PARIS: Green Climate Fund chief Mafalda Duarte is on a mission to help vulnerable nations that have yet to receive a penny from the world’s largest dedicated source of climate finance.
The United Nations’ flagship organization for chanelling climate funding was set up for developing countries worst hit by climate impacts even if they are least responsible for carbon pollution that drives warming.
Money disbursed helps nations to draw down their greenhouse gas emissions, on the one hand, and adapt to storms, droughts and heatwaves made worse by climate change, along with sea level rise, on the other.
The fund, which began doling out grants a decade ago, has identified 19 climate-vulnerable nations that have received no or very limited funding.

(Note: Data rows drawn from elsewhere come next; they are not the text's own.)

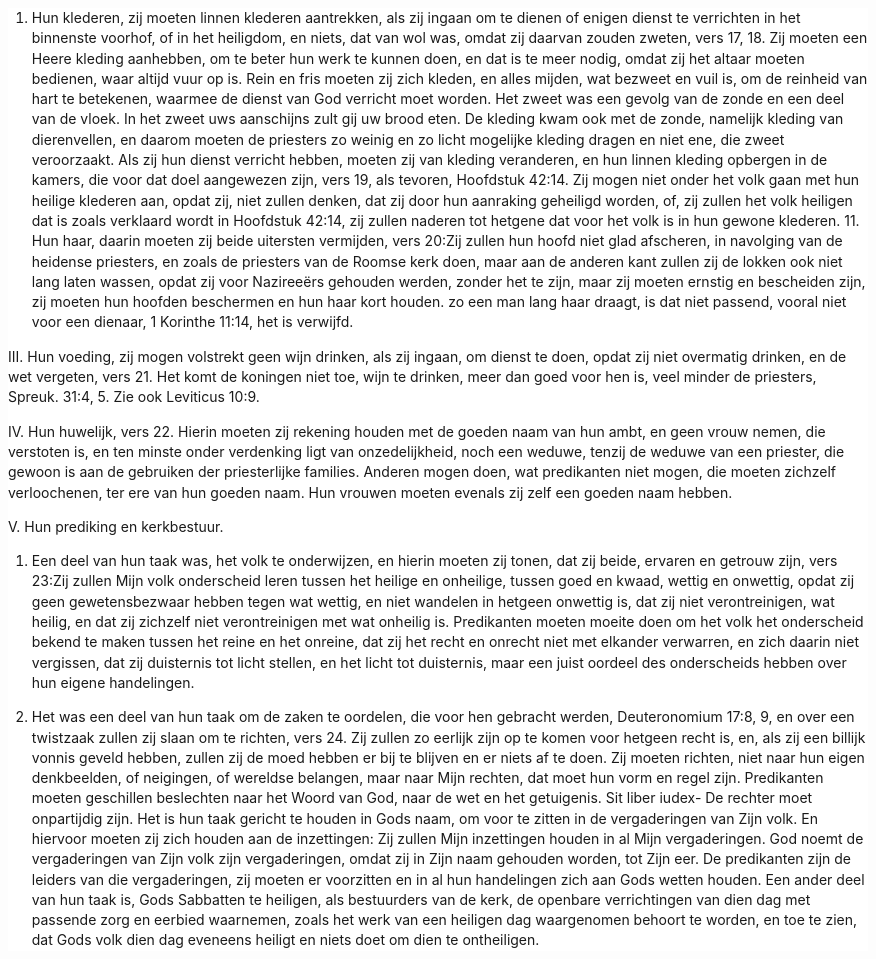 1. Hun klederen, zij moeten linnen klederen aantrekken, als zij ingaan om te dienen of enigen dienst te verrichten in het binnenste voorhof, of in het heiligdom, en niets, dat van wol was, omdat zij daarvan zouden zweten, vers 17, 18. Zij moeten een Heere kleding aanhebben, om te beter hun werk te kunnen doen, en dat is te meer nodig, omdat zij het altaar moeten bedienen, waar altijd vuur op is. Rein en fris moeten zij zich kleden, en alles mijden, wat bezweet en vuil is, om de reinheid van hart te betekenen, waarmee de dienst van God verricht moet worden. Het zweet was een gevolg van de zonde en een deel van de vloek. In het zweet uws aanschijns zult gij uw brood eten. De kleding kwam ook met de zonde, namelijk kleding van dierenvellen, en daarom moeten de priesters zo weinig en zo licht mogelijke kleding dragen en niet ene, die zweet veroorzaakt. Als zij hun dienst verricht hebben, moeten zij van kleding veranderen, en hun linnen kleding opbergen in de kamers, die voor dat doel aangewezen zijn, vers 19, als tevoren, Hoofdstuk 42:14. Zij mogen niet onder het volk gaan met hun heilige klederen aan, opdat zij, niet zullen denken, dat zij door hun aanraking geheiligd worden, of, zij zullen het volk heiligen dat is zoals verklaard wordt in Hoofdstuk 42:14, zij zullen naderen tot hetgene dat voor het volk is in hun gewone klederen. 11. Hun haar, daarin moeten zij beide uitersten vermijden, vers 20:Zij zullen hun hoofd niet glad afscheren, in navolging van de heidense priesters, en zoals de priesters van de Roomse kerk doen, maar aan de anderen kant zullen zij de lokken ook niet lang laten wassen, opdat zij voor Nazireeërs gehouden werden, zonder het te zijn, maar zij moeten ernstig en bescheiden zijn, zij moeten hun hoofden beschermen en hun haar kort houden. zo een man lang haar draagt, is dat niet passend, vooral niet voor een dienaar, 1 Korinthe 11:14, het is verwijfd.

III. Hun voeding, zij mogen volstrekt geen wijn drinken, als zij ingaan, om dienst te doen, opdat zij niet overmatig drinken, en de wet vergeten, vers 21. Het komt de koningen niet toe, wijn te drinken, meer dan goed voor hen is, veel minder de priesters, Spreuk. 31:4, 5. Zie ook Leviticus 10:9.

IV. Hun huwelijk, vers 22. Hierin moeten zij rekening houden met de goeden naam van hun ambt, en geen vrouw nemen, die verstoten is, en ten minste onder verdenking ligt van onzedelijkheid, noch een weduwe, tenzij de weduwe van een priester, die gewoon is aan de gebruiken der priesterlijke families. Anderen mogen doen, wat predikanten niet mogen, die moeten zichzelf verloochenen, ter ere van hun goeden naam. Hun vrouwen moeten evenals zij zelf een goeden naam hebben.

V. Hun prediking en kerkbestuur.
1. Een deel van hun taak was, het volk te onderwijzen, en hierin moeten zij tonen, dat zij beide, ervaren en getrouw zijn, vers 23:Zij zullen Mijn volk onderscheid leren tussen het heilige en onheilige, tussen goed en kwaad, wettig en onwettig, opdat zij geen gewetensbezwaar hebben tegen wat wettig, en niet wandelen in hetgeen onwettig is, dat zij niet verontreinigen, wat heilig, en dat zij zichzelf niet verontreinigen met wat onheilig is. Predikanten moeten moeite doen om het volk het onderscheid bekend te maken tussen het reine en het onreine, dat zij het recht en onrecht niet met elkander verwarren, en zich daarin niet vergissen, dat zij duisternis tot licht stellen, en het licht tot duisternis, maar een juist oordeel des onderscheids hebben over hun eigene handelingen.

2. Het was een deel van hun taak om de zaken te oordelen, die voor hen gebracht werden, Deuteronomium 17:8, 9, en over een twistzaak zullen zij slaan om te richten, vers 24. Zij zullen zo eerlijk zijn op te komen voor hetgeen recht is, en, als zij een billijk vonnis geveld hebben, zullen zij de moed hebben er bij te blijven en er niets af te doen. Zij moeten richten, niet naar hun eigen denkbeelden, of neigingen, of wereldse belangen, maar naar Mijn rechten, dat moet hun vorm en regel zijn. Predikanten moeten geschillen beslechten naar het Woord van God, naar de wet en het getuigenis. Sit liber iudex- De rechter moet onpartijdig zijn. Het is hun taak gericht te houden in Gods naam, om voor te zitten in de vergaderingen van Zijn volk. En hiervoor moeten zij zich houden aan de inzettingen: Zij zullen Mijn inzettingen houden in al Mijn vergaderingen. God noemt de vergaderingen van Zijn volk zijn vergaderingen, omdat zij in Zijn naam gehouden worden, tot Zijn eer. De predikanten zijn de leiders van die vergaderingen, zij moeten er voorzitten en in al hun handelingen zich aan Gods wetten houden. Een ander deel van hun taak is, Gods Sabbatten te heiligen, als bestuurders van de kerk, de openbare verrichtingen van dien dag met passende zorg en eerbied waarnemen, zoals het werk van een heiligen dag waargenomen behoort te worden, en toe te zien, dat Gods volk dien dag eveneens heiligt en niets doet om dien te ontheiligen.
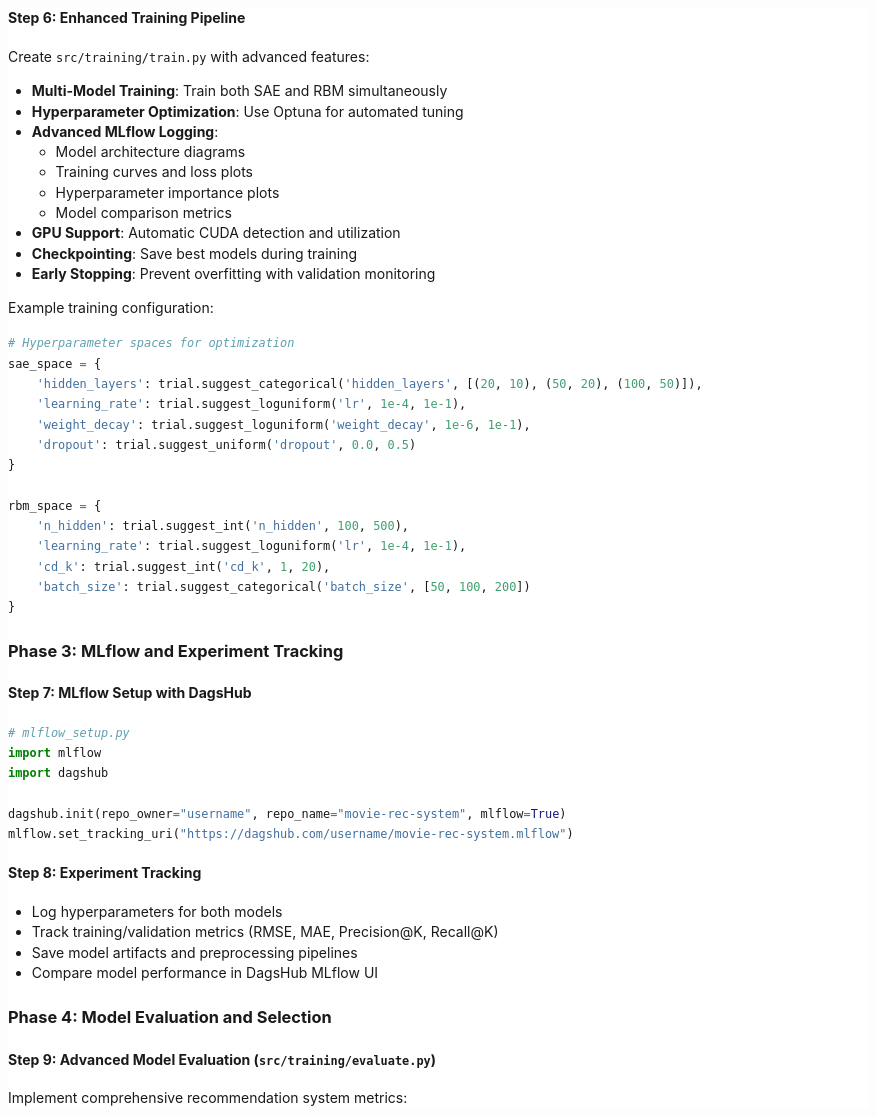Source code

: #### Step 6: Enhanced Training Pipeline
Create `src/training/train.py` with advanced features:
- **Multi-Model Training**: Train both SAE and RBM simultaneously
- **Hyperparameter Optimization**: Use Optuna for automated tuning
- **Advanced MLflow Logging**: 
  - Model architecture diagrams
  - Training curves and loss plots
  - Hyperparameter importance plots
  - Model comparison metrics
- **GPU Support**: Automatic CUDA detection and utilization
- **Checkpointing**: Save best models during training
- **Early Stopping**: Prevent overfitting with validation monitoring

Example training configuration:
```python
# Hyperparameter spaces for optimization
sae_space = {
    'hidden_layers': trial.suggest_categorical('hidden_layers', [(20, 10), (50, 20), (100, 50)]),
    'learning_rate': trial.suggest_loguniform('lr', 1e-4, 1e-1),
    'weight_decay': trial.suggest_loguniform('weight_decay', 1e-6, 1e-1),
    'dropout': trial.suggest_uniform('dropout', 0.0, 0.5)
}

rbm_space = {
    'n_hidden': trial.suggest_int('n_hidden', 100, 500),
    'learning_rate': trial.suggest_loguniform('lr', 1e-4, 1e-1),
    'cd_k': trial.suggest_int('cd_k', 1, 20),
    'batch_size': trial.suggest_categorical('batch_size', [50, 100, 200])
}
```

### Phase 3: MLflow and Experiment Tracking

#### Step 7: MLflow Setup with DagsHub
```python
# mlflow_setup.py
import mlflow
import dagshub

dagshub.init(repo_owner="username", repo_name="movie-rec-system", mlflow=True)
mlflow.set_tracking_uri("https://dagshub.com/username/movie-rec-system.mlflow")
```

#### Step 8: Experiment Tracking
- Log hyperparameters for both models
- Track training/validation metrics (RMSE, MAE, Precision@K, Recall@K)
- Save model artifacts and preprocessing pipelines
- Compare model performance in DagsHub MLflow UI

### Phase 4: Model Evaluation and Selection

#### Step 9: Advanced Model Evaluation (`src/training/evaluate.py`)
Implement comprehensive recommendation system metrics:
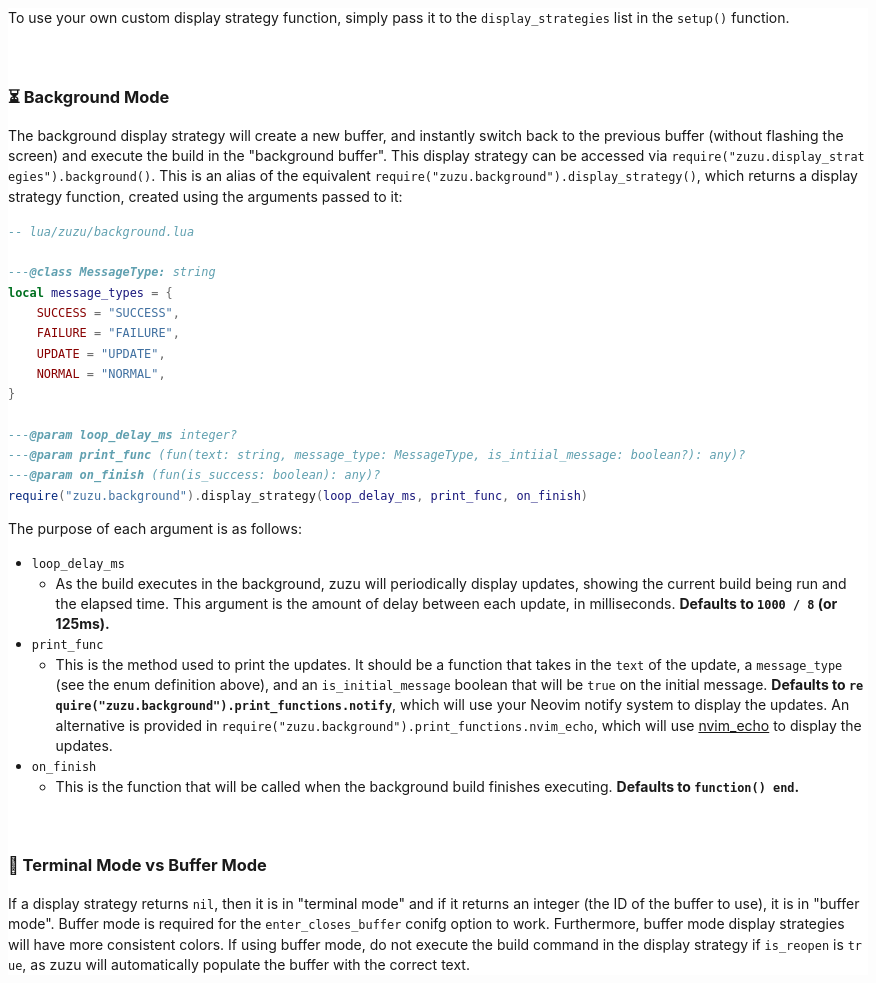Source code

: To use your own custom display strategy function, simply pass it to the `display_strategies` list in the `setup()` function.

<br/>

### ⏳ Background Mode

The background display strategy will create a new buffer, and instantly switch back to the previous buffer (without flashing the screen) and execute the build in the "background buffer". This display strategy can be accessed via `require("zuzu.display_strategies").background()`. This is an alias of the equivalent `require("zuzu.background").display_strategy()`, which returns a display strategy function, created using the arguments passed to it:

```lua
-- lua/zuzu/background.lua

---@class MessageType: string
local message_types = {
	SUCCESS = "SUCCESS",
	FAILURE = "FAILURE",
	UPDATE = "UPDATE",
	NORMAL = "NORMAL",
}

---@param loop_delay_ms integer?
---@param print_func (fun(text: string, message_type: MessageType, is_intiial_message: boolean?): any)?
---@param on_finish (fun(is_success: boolean): any)?
require("zuzu.background").display_strategy(loop_delay_ms, print_func, on_finish)
```

The purpose of each argument is as follows:

 - `loop_delay_ms`
	- As the build executes in the background, zuzu will periodically display updates, showing the current build being run and the elapsed time. This argument is the amount of delay between each update, in milliseconds. **Defaults to `1000 / 8` (or 125ms).**
 - `print_func`
	- This is the method used to print the updates. It should be a function that takes in the `text` of the update, a `message_type` (see the enum definition above), and an `is_initial_message` boolean that will be `true` on the initial message. **Defaults to `require("zuzu.background").print_functions.notify`**, which will use your Neovim notify system to display the updates. An alternative is provided in `require("zuzu.background").print_functions.nvim_echo`, which will use [nvim_echo](https://neovim.io/doc/user/api.html#nvim_echo%28%29) to display the updates.
 - `on_finish`
	- This is the function that will be called when the background build finishes executing. **Defaults to `function() end`.**

<br/>

### 🧩 Terminal Mode vs Buffer Mode

If a display strategy returns `nil`, then it is in "terminal mode" and if it returns an integer (the ID of the buffer to use), it is in "buffer mode". Buffer mode is required for the `enter_closes_buffer` conifg option to work. Furthermore, buffer mode display strategies will have more consistent colors. If using buffer mode, do not execute the build command in the display strategy if `is_reopen` is `true`, as zuzu will automatically populate the buffer with the correct text.
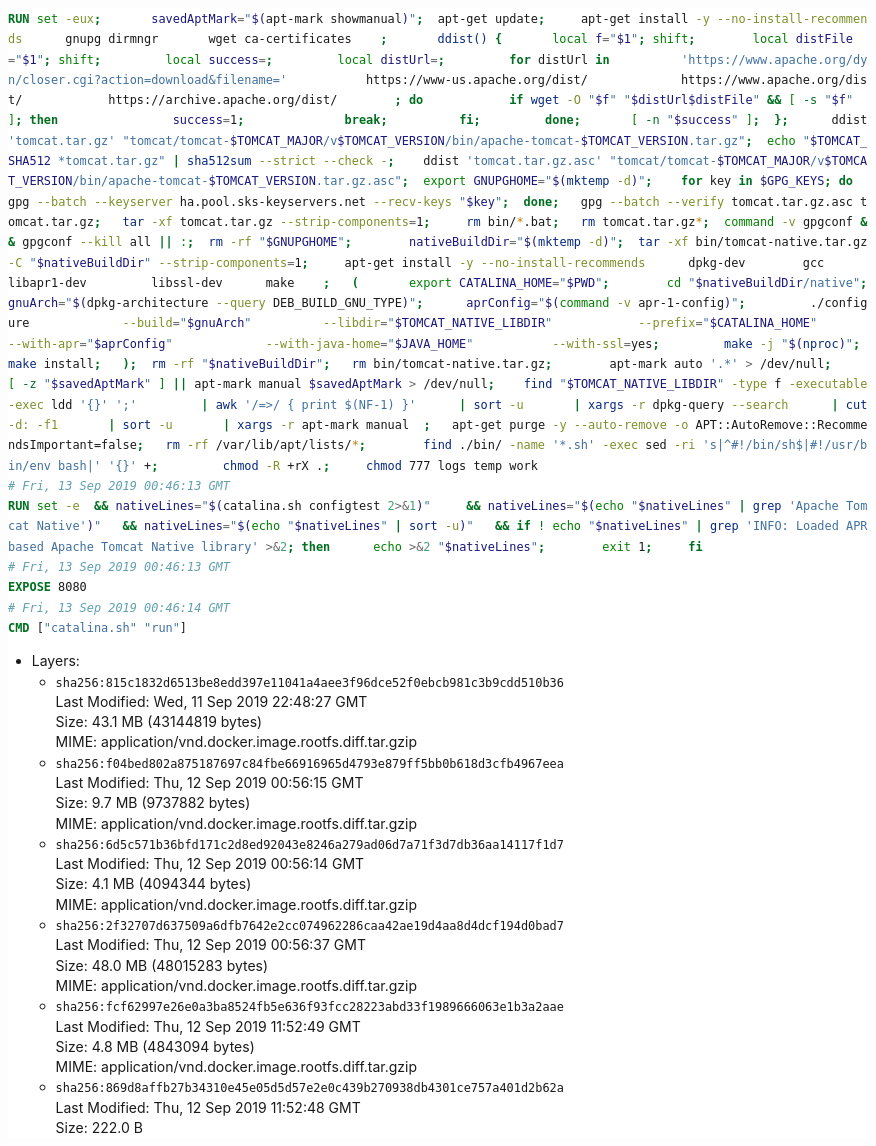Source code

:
 ```dockerfile
RUN set -eux; 		savedAptMark="$(apt-mark showmanual)"; 	apt-get update; 	apt-get install -y --no-install-recommends 		gnupg dirmngr 		wget ca-certificates 	; 		ddist() { 		local f="$1"; shift; 		local distFile="$1"; shift; 		local success=; 		local distUrl=; 		for distUrl in 			'https://www.apache.org/dyn/closer.cgi?action=download&filename=' 			https://www-us.apache.org/dist/ 			https://www.apache.org/dist/ 			https://archive.apache.org/dist/ 		; do 			if wget -O "$f" "$distUrl$distFile" && [ -s "$f" ]; then 				success=1; 				break; 			fi; 		done; 		[ -n "$success" ]; 	}; 		ddist 'tomcat.tar.gz' "tomcat/tomcat-$TOMCAT_MAJOR/v$TOMCAT_VERSION/bin/apache-tomcat-$TOMCAT_VERSION.tar.gz"; 	echo "$TOMCAT_SHA512 *tomcat.tar.gz" | sha512sum --strict --check -; 	ddist 'tomcat.tar.gz.asc' "tomcat/tomcat-$TOMCAT_MAJOR/v$TOMCAT_VERSION/bin/apache-tomcat-$TOMCAT_VERSION.tar.gz.asc"; 	export GNUPGHOME="$(mktemp -d)"; 	for key in $GPG_KEYS; do 		gpg --batch --keyserver ha.pool.sks-keyservers.net --recv-keys "$key"; 	done; 	gpg --batch --verify tomcat.tar.gz.asc tomcat.tar.gz; 	tar -xf tomcat.tar.gz --strip-components=1; 	rm bin/*.bat; 	rm tomcat.tar.gz*; 	command -v gpgconf && gpgconf --kill all || :; 	rm -rf "$GNUPGHOME"; 		nativeBuildDir="$(mktemp -d)"; 	tar -xf bin/tomcat-native.tar.gz -C "$nativeBuildDir" --strip-components=1; 	apt-get install -y --no-install-recommends 		dpkg-dev 		gcc 		libapr1-dev 		libssl-dev 		make 	; 	( 		export CATALINA_HOME="$PWD"; 		cd "$nativeBuildDir/native"; 		gnuArch="$(dpkg-architecture --query DEB_BUILD_GNU_TYPE)"; 		aprConfig="$(command -v apr-1-config)"; 		./configure 			--build="$gnuArch" 			--libdir="$TOMCAT_NATIVE_LIBDIR" 			--prefix="$CATALINA_HOME" 			--with-apr="$aprConfig" 			--with-java-home="$JAVA_HOME" 			--with-ssl=yes; 		make -j "$(nproc)"; 		make install; 	); 	rm -rf "$nativeBuildDir"; 	rm bin/tomcat-native.tar.gz; 		apt-mark auto '.*' > /dev/null; 	[ -z "$savedAptMark" ] || apt-mark manual $savedAptMark > /dev/null; 	find "$TOMCAT_NATIVE_LIBDIR" -type f -executable -exec ldd '{}' ';' 		| awk '/=>/ { print $(NF-1) }' 		| sort -u 		| xargs -r dpkg-query --search 		| cut -d: -f1 		| sort -u 		| xargs -r apt-mark manual 	; 	apt-get purge -y --auto-remove -o APT::AutoRemove::RecommendsImportant=false; 	rm -rf /var/lib/apt/lists/*; 		find ./bin/ -name '*.sh' -exec sed -ri 's|^#!/bin/sh$|#!/usr/bin/env bash|' '{}' +; 		chmod -R +rX .; 	chmod 777 logs temp work
# Fri, 13 Sep 2019 00:46:13 GMT
RUN set -e 	&& nativeLines="$(catalina.sh configtest 2>&1)" 	&& nativeLines="$(echo "$nativeLines" | grep 'Apache Tomcat Native')" 	&& nativeLines="$(echo "$nativeLines" | sort -u)" 	&& if ! echo "$nativeLines" | grep 'INFO: Loaded APR based Apache Tomcat Native library' >&2; then 		echo >&2 "$nativeLines"; 		exit 1; 	fi
# Fri, 13 Sep 2019 00:46:13 GMT
EXPOSE 8080
# Fri, 13 Sep 2019 00:46:14 GMT
CMD ["catalina.sh" "run"]
```

-	Layers:
	-	`sha256:815c1832d6513be8edd397e11041a4aee3f96dce52f0ebcb981c3b9cdd510b36`  
		Last Modified: Wed, 11 Sep 2019 22:48:27 GMT  
		Size: 43.1 MB (43144819 bytes)  
		MIME: application/vnd.docker.image.rootfs.diff.tar.gzip
	-	`sha256:f04bed802a875187697c84fbe66916965d4793e879ff5bb0b618d3cfb4967eea`  
		Last Modified: Thu, 12 Sep 2019 00:56:15 GMT  
		Size: 9.7 MB (9737882 bytes)  
		MIME: application/vnd.docker.image.rootfs.diff.tar.gzip
	-	`sha256:6d5c571b36bfd171c2d8ed92043e8246a279ad06d7a71f3d7db36aa14117f1d7`  
		Last Modified: Thu, 12 Sep 2019 00:56:14 GMT  
		Size: 4.1 MB (4094344 bytes)  
		MIME: application/vnd.docker.image.rootfs.diff.tar.gzip
	-	`sha256:2f32707d637509a6dfb7642e2cc074962286caa42ae19d4aa8d4dcf194d0bad7`  
		Last Modified: Thu, 12 Sep 2019 00:56:37 GMT  
		Size: 48.0 MB (48015283 bytes)  
		MIME: application/vnd.docker.image.rootfs.diff.tar.gzip
	-	`sha256:fcf62997e26e0a3ba8524fb5e636f93fcc28223abd33f1989666063e1b3a2aae`  
		Last Modified: Thu, 12 Sep 2019 11:52:49 GMT  
		Size: 4.8 MB (4843094 bytes)  
		MIME: application/vnd.docker.image.rootfs.diff.tar.gzip
	-	`sha256:869d8affb27b34310e45e05d5d57e2e0c439b270938db4301ce757a401d2b62a`  
		Last Modified: Thu, 12 Sep 2019 11:52:48 GMT  
		Size: 222.0 B  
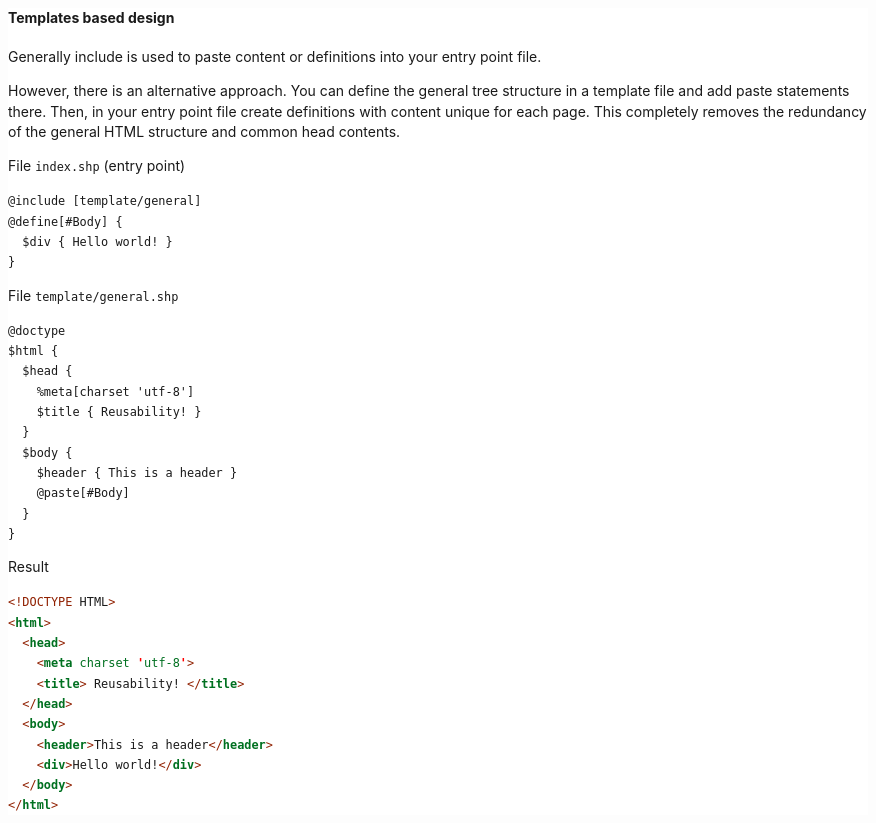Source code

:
 ```html
```

#### Templates based design

Generally include is used to paste content or definitions into your entry point file.

However, there is an alternative approach. You can define the general tree structure in a template file and add paste statements there. Then, in your entry point file create definitions with content unique for each page. This completely removes the redundancy of the general HTML structure and common head contents.

File `index.shp` (entry point)

```shp
@include [template/general]
@define[#Body] {
  $div { Hello world! }
}
```

File `template/general.shp`

```shp
@doctype
$html {
  $head {
    %meta[charset 'utf-8']
    $title { Reusability! }
  }
  $body {
    $header { This is a header }
    @paste[#Body]
  }
}
```

Result

```html
<!DOCTYPE HTML>
<html>
  <head>
    <meta charset 'utf-8'>
    <title> Reusability! </title>
  </head>
  <body>
    <header>This is a header</header>
    <div>Hello world!</div>
  </body>
</html>
```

“We are deliberately targeting those,” Duarte told AFP in an interview, taking stock of her first year in charge and outlining her ambitions.
The GCF’s priority target list includes Algeria, the Central African Republic, Chad, Iraq, Lebanon, Mozambique, Papua New Guinea and South Sudan.
“Our goal is to equip the organization such that it becomes a partner of choice for the most vulnerable... and that it delivers where the funds are most needed,” said the Portuguese development economist.
Also on the list is war-torn Somalia, hit by major floods last year and still reeling from its worst drought in decades.
The GCF has pledged to invest more than $100 million over the next year to help the East African nation unlock investments and develop climate projects.
These include funding off-grid solar energy in rural communities, boosting resilience of the agricultural sector and helping with access to more money in the future.
“We need to adjust our mechanisms to be responsive to this type of country with weak institutional capacity,” she said, insisting on the need for projects to reach isolated populations despite security challenges.
The GCF was first funded by wealthy nations a decade ago as a key component in the landmark 2015 Paris climate agreement.
It funnels grants and loans for projects mostly in Africa, the Asia-Pacific region, Latin America and the Caribbean.
But its ambitions have been hindered by limited resources and a cumbersome bureaucracy, making it hard for some of the world’s most at-risk countries to access funding.
How to streamline the process for getting money in a timely manner will be critical issues at November’s COP29 climate summit in Azerbaijan.
Duarte aims to triple the GCF’s capital to $50 billion by 2030 — an ambitious goal, but a small fraction of the trillions experts say is needed overall.
Founded in 2010, the fund today has some 250 partners implementing projects on the ground, spanning UN agencies, development banks, government ministries and agencies, the private sector and NGOs.
Another 200 have expressed interest in aligning with the fund.
“If we are able to work with this vast network of partners that are closer to the realities on the ground where investments are happening, we can make a really big difference,” she said.
As of last month, the fund has committed $15 billion to 270 projects.
In the last 12 months, the GCF approved close to $790 million for the world’s poorest countries — a fourfold increase compared to 2022.
But it remains a drop in the ocean compared to what is needed, experts say.
Currently, donor nations decide what contributions they make to the fund.
At COP29, countries are expected to set a new global climate finance goal, though divisions over its size and scope have hampered negotiations.
As discussions enter a critical phase, Duarte has a simple message for governments: “Be bold. We don’t have the luxury of waiting.”